EXERCISE DIRECTIONS: Down to the final line, reproduce the entries that follow exactly.

THE DATA:

====

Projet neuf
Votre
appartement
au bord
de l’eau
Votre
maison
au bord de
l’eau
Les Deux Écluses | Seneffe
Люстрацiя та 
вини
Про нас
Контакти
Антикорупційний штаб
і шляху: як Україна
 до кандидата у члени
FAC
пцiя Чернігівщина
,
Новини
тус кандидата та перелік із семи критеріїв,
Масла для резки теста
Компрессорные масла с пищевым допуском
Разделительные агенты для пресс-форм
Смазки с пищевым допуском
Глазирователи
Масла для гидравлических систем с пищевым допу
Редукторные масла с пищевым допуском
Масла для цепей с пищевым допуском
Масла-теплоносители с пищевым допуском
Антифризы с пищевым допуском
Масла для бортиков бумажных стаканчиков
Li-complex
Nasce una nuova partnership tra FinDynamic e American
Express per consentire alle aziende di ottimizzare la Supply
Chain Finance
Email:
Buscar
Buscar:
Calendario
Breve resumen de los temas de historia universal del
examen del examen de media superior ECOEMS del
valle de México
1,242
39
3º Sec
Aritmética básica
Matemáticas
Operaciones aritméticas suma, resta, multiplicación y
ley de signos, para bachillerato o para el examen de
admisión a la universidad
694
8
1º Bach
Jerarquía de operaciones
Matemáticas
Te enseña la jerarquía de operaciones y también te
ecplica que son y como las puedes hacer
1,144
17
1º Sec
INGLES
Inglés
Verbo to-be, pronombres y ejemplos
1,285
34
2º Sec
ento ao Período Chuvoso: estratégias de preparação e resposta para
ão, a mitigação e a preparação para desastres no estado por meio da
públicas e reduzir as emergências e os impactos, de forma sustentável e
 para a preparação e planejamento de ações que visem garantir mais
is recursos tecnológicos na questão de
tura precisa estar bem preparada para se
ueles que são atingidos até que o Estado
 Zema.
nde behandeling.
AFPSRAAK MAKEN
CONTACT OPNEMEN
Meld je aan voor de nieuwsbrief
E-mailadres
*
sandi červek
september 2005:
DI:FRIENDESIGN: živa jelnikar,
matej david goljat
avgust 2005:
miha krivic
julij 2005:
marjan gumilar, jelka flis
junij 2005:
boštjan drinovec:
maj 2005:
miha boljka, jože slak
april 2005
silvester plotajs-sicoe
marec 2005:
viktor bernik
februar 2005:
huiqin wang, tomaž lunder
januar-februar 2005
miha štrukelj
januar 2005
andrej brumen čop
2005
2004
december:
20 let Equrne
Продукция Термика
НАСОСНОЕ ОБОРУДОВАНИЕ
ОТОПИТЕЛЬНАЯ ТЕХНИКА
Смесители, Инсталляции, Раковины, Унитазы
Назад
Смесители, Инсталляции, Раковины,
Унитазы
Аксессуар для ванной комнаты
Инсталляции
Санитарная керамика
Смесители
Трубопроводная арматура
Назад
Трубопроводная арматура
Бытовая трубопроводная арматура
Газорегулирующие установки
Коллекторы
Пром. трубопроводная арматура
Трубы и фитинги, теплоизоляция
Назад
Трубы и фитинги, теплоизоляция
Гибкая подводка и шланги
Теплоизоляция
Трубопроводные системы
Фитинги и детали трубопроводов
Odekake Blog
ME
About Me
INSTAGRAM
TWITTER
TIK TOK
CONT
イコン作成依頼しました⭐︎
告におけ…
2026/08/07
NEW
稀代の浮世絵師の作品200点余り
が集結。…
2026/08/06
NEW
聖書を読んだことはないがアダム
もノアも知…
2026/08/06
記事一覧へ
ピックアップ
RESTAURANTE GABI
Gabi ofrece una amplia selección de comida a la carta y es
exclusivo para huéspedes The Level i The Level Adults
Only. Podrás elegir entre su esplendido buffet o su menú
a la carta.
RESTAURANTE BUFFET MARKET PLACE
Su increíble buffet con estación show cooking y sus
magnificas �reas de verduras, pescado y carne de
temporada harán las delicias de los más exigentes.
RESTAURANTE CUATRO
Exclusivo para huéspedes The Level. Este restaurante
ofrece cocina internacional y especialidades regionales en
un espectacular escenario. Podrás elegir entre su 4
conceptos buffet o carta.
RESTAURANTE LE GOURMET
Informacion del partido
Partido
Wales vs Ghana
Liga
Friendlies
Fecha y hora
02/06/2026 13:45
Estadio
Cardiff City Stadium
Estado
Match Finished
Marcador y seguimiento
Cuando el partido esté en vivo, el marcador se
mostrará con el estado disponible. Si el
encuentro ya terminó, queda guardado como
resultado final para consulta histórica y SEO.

====

EXPECTED OUTPUT:
Projet neuf
Votre
appartement
au bord
de l’eau
Votre
maison
au bord de
l’eau
Les Deux Écluses | Seneffe
Люстрацiя та 
вини
Про нас
Контакти
Антикорупційний штаб
і шляху: як Україна
 до кандидата у члени
FAC
пцiя Чернігівщина
,
Новини
тус кандидата та перелік із семи критеріїв,
Масла для резки теста
Компрессорные масла с пищевым допуском
Разделительные агенты для пресс-форм
Смазки с пищевым допуском
Глазирователи
Масла для гидравлических систем с пищевым допу
Редукторные масла с пищевым допуском
Масла для цепей с пищевым допуском
Масла-теплоносители с пищевым допуском
Антифризы с пищевым допуском
Масла для бортиков бумажных стаканчиков
Li-complex
Nasce una nuova partnership tra FinDynamic e American
Express per consentire alle aziende di ottimizzare la Supply
Chain Finance
Email:
Buscar
Buscar:
Calendario
Breve resumen de los temas de historia universal del
examen del examen de media superior ECOEMS del
valle de México
1,242
39
3º Sec
Aritmética básica
Matemáticas
Operaciones aritméticas suma, resta, multiplicación y
ley de signos, para bachillerato o para el examen de
admisión a la universidad
694
8
1º Bach
Jerarquía de operaciones
Matemáticas
Te enseña la jerarquía de operaciones y también te
ecplica que son y como las puedes hacer
1,144
17
1º Sec
INGLES
Inglés
Verbo to-be, pronombres y ejemplos
1,285
34
2º Sec
ento ao Período Chuvoso: estratégias de preparação e resposta para
ão, a mitigação e a preparação para desastres no estado por meio da
públicas e reduzir as emergências e os impactos, de forma sustentável e
 para a preparação e planejamento de ações que visem garantir mais
is recursos tecnológicos na questão de
tura precisa estar bem preparada para se
ueles que são atingidos até que o Estado
 Zema.
nde behandeling.
AFPSRAAK MAKEN
CONTACT OPNEMEN
Meld je aan voor de nieuwsbrief
E-mailadres
*
sandi červek
september 2005:
DI:FRIENDESIGN: živa jelnikar,
matej david goljat
avgust 2005:
miha krivic
julij 2005:
marjan gumilar, jelka flis
junij 2005:
boštjan drinovec:
maj 2005:
miha boljka, jože slak
april 2005
silvester plotajs-sicoe
marec 2005:
viktor bernik
februar 2005:
huiqin wang, tomaž lunder
januar-februar 2005
miha štrukelj
januar 2005
andrej brumen čop
2005
2004
december:
20 let Equrne
Продукция Термика
НАСОСНОЕ ОБОРУДОВАНИЕ
ОТОПИТЕЛЬНАЯ ТЕХНИКА
Смесители, Инсталляции, Раковины, Унитазы
Назад
Смесители, Инсталляции, Раковины,
Унитазы
Аксессуар для ванной комнаты
Инсталляции
Санитарная керамика
Смесители
Трубопроводная арматура
Назад
Трубопроводная арматура
Бытовая трубопроводная арматура
Газорегулирующие установки
Коллекторы
Пром. трубопроводная арматура
Трубы и фитинги, теплоизоляция
Назад
Трубы и фитинги, теплоизоляция
Гибкая подводка и шланги
Теплоизоляция
Трубопроводные системы
Фитинги и детали трубопроводов
Odekake Blog
ME
About Me
INSTAGRAM
TWITTER
TIK TOK
CONT
イコン作成依頼しました⭐︎
告におけ…
2026/08/07
NEW
稀代の浮世絵師の作品200点余り
が集結。…
2026/08/06
NEW
聖書を読んだことはないがアダム
もノアも知…
2026/08/06
記事一覧へ
ピックアップ
RESTAURANTE GABI
Gabi ofrece una amplia selección de comida a la carta y es
exclusivo para huéspedes The Level i The Level Adults
Only. Podrás elegir entre su esplendido buffet o su menú
a la carta.
RESTAURANTE BUFFET MARKET PLACE
Su increíble buffet con estación show cooking y sus
magnificas �reas de verduras, pescado y carne de
temporada harán las delicias de los más exigentes.
RESTAURANTE CUATRO
Exclusivo para huéspedes The Level. Este restaurante
ofrece cocina internacional y especialidades regionales en
un espectacular escenario. Podrás elegir entre su 4
conceptos buffet o carta.
RESTAURANTE LE GOURMET
Informacion del partido
Partido
Wales vs Ghana
Liga
Friendlies
Fecha y hora
02/06/2026 13:45
Estadio
Cardiff City Stadium
Estado
Match Finished
Marcador y seguimiento
Cuando el partido esté en vivo, el marcador se
mostrará con el estado disponible. Si el
encuentro ya terminó, queda guardado como
resultado final para consulta histórica y SEO.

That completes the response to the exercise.